What the task requires –
Every record below is to be copied exactly, with its images omitted.

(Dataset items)

- Opening Delimiter -

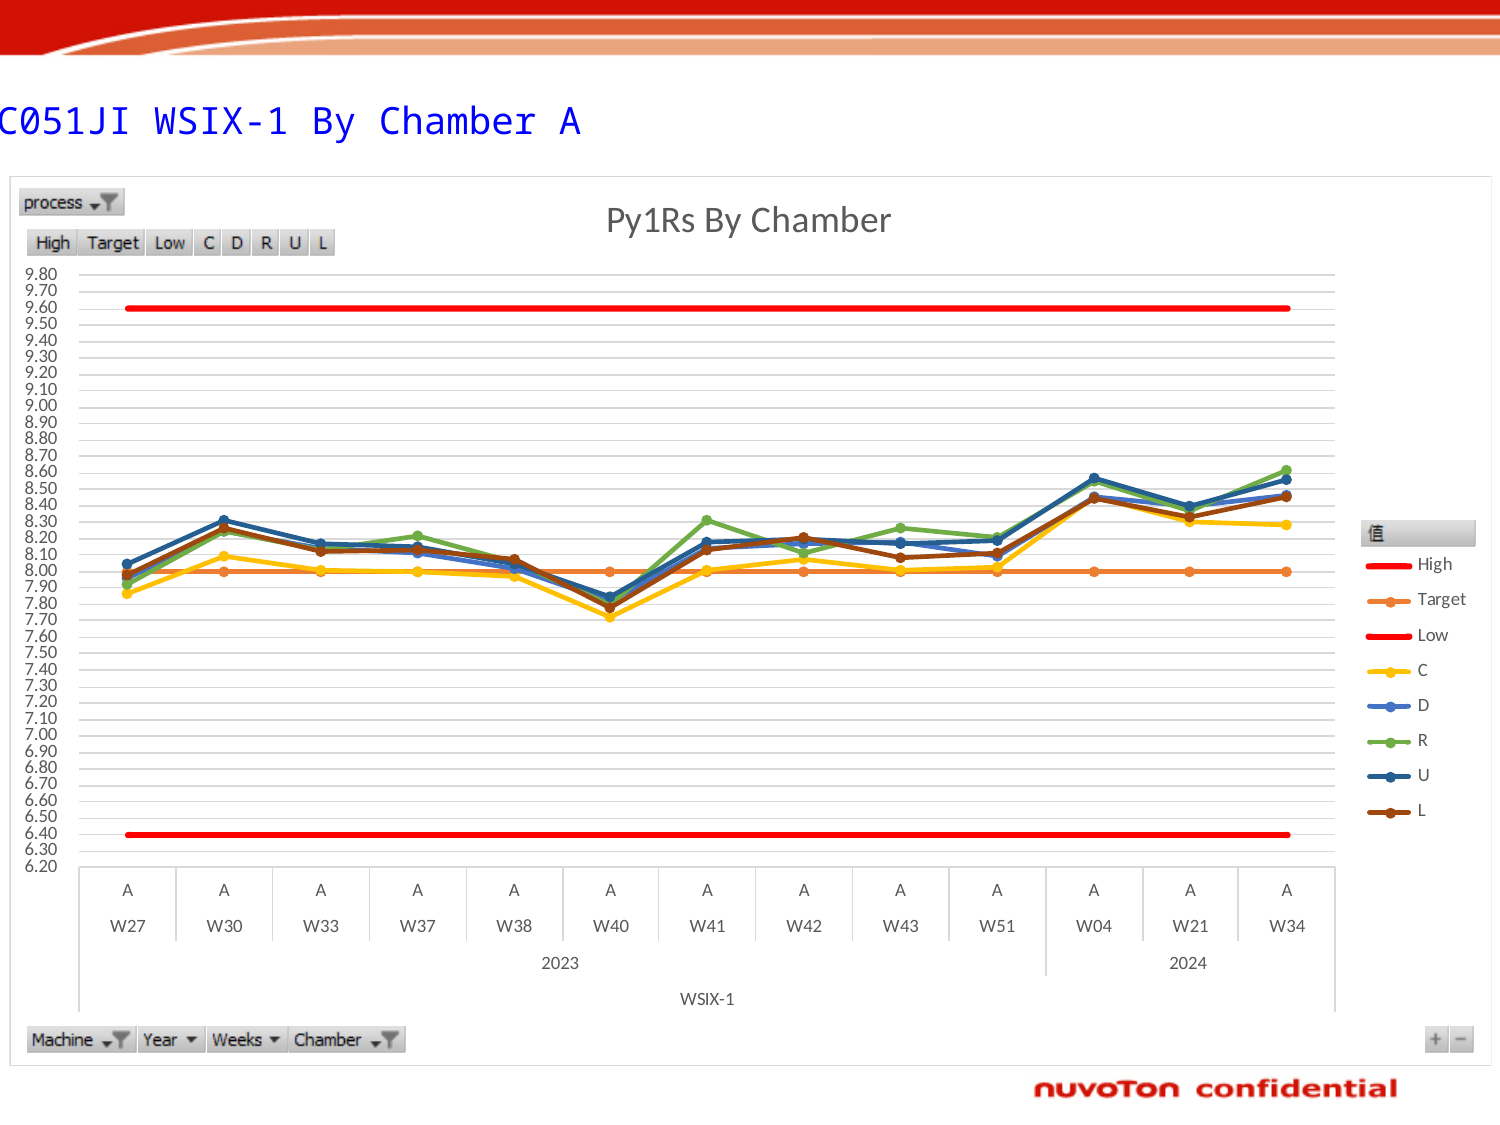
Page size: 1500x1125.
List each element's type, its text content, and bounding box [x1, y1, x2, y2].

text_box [8, 174, 1492, 1066]
text_box C051JI WSIX-1 By Chamber A [0, 89, 619, 150]
picture [0, 0, 1500, 1125]
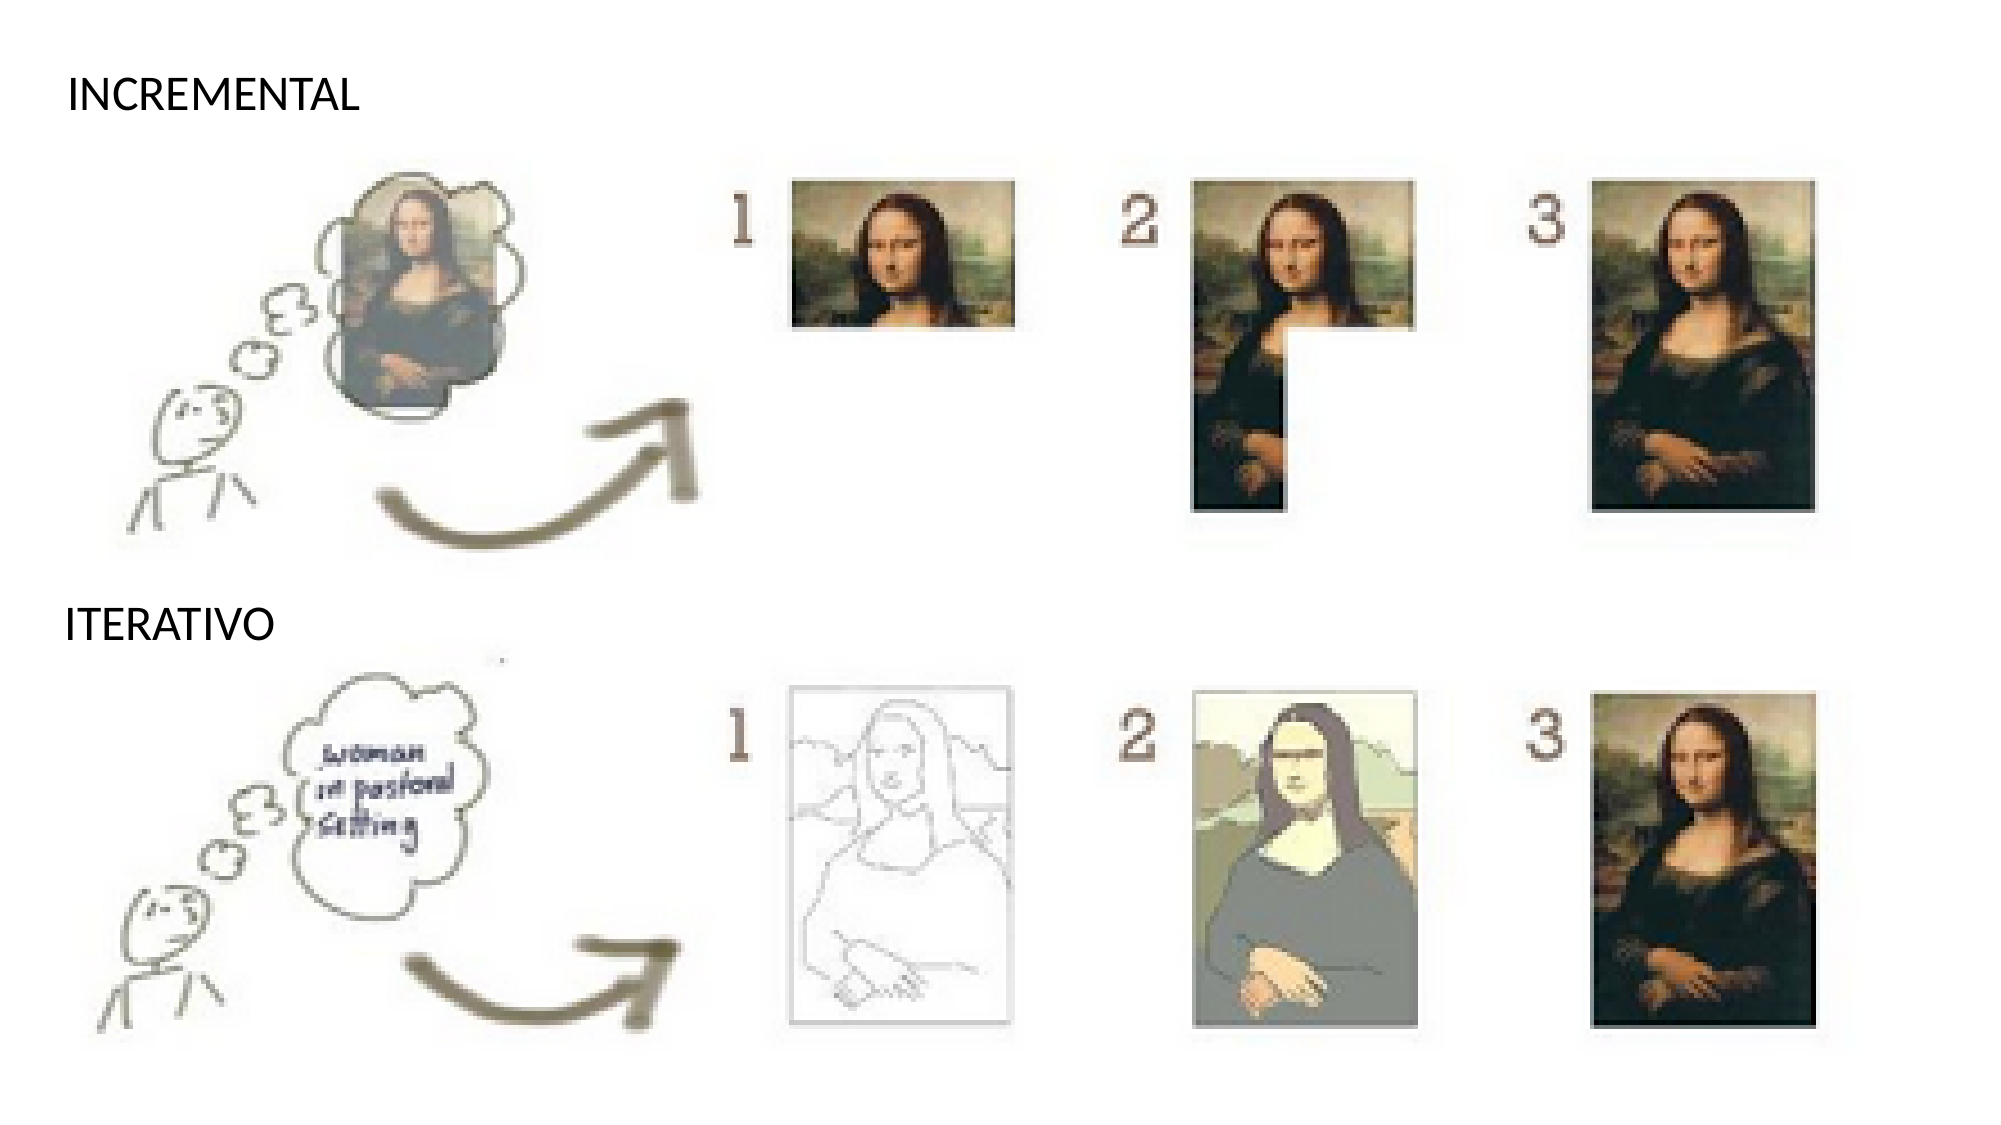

- Closing Delimiter -

Task result –
Page size: 1500x1125.
List each element's type, its text content, and bounding box [x1, y1, x2, y2].

text_box [8, 174, 1492, 1066]
text_box C051JI WSIX-1 By Chamber A [0, 89, 619, 150]
picture [0, 0, 1500, 1125]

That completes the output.